Please note that for optimal performance, it's advisable to have a GPU when using the OpenAI Whisper model for Automatic Speech Recognition (ASR). However, the program will work without a GPU, but it will run more slowly due to CPU limitations.

Command-Line

To run the program from the command-line, execute the following command within your terminal:

python -m whisper_tiktok.main --help

which will provide you with a list of available commands.

CLI Options

Whisper-TikTok supports many command-line options to customize the generated TikTok video. Just to name a few, you can choose the Whisper model to use, the TTS voice, subtitle format, subtitle position, font size, font color, and many more.

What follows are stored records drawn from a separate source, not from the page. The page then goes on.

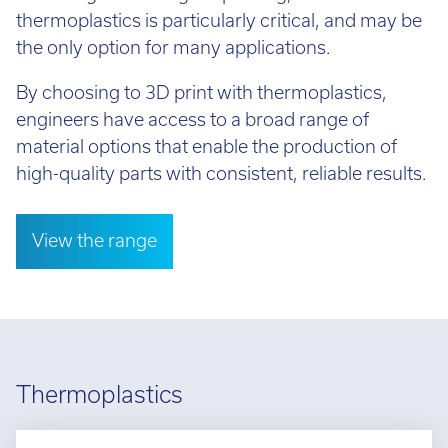
thermoplastics is particularly critical, and may be
the only option for many applications.
By choosing to 3D print with thermoplastics,
engineers have access to a broad range of
material options that enable the production of
high-quality parts with consistent, reliable results.
View the range
Thermoplastics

To browse all available options, run the following command:

python -m whisper_tiktok.main create --help

If you use the --random_voice option, please specify both --gender and --language arguments. Whisper model will auto-detect the language of the audio file and use the corresponding model.

Usage Examples

  • Generate a TikTok video using a specific TTS voice:
python -m whisper_tiktok.main create --tts en-US-EricNeural
  • Use a custom YouTube video as the background video:
python -m whisper_tiktok.main create --background-url https://www.youtube.com/watch?v=dQw4w9WgXcQ
  • Modify the font color of the subtitles:
python -m whisper_tiktok.main create --font_color FFF000
  • Generate a TikTok video with a random TTS voice:
python -m whisper_tiktok.main create --random_voice --gender Male --language en-US
  • List all available voices:
python -m whisper_tiktok.main list-voices

you will find a list of available voices together with some information about each voice, such as the tone, style, and suitable scenarios.

Additional Resources

Code of Conduct

Please review our Code of Conduct before contributing to Whisper-TikTok.

Contributing

We welcome contributions from the community! Please see our Contributing Guidelines for more information.

Acknowledgments

  • We'd like to give a huge thanks to @rany2 for their edge-tts package, which made it possible to use the Microsoft Edge Cloud TTS API with Whisper-TikTok.
  • We also acknowledge the contributions of the Whisper model by @OpenAI for robust speech recognition via large-scale weak supervision
  • Also @jianfch for the stable-ts package, which made it possible to use the OpenAI Whisper model with Whisper-TikTok in a stable manner with font color and subtitle format options.

License

Whisper-TikTok is licensed under the Apache License, Version 2.0.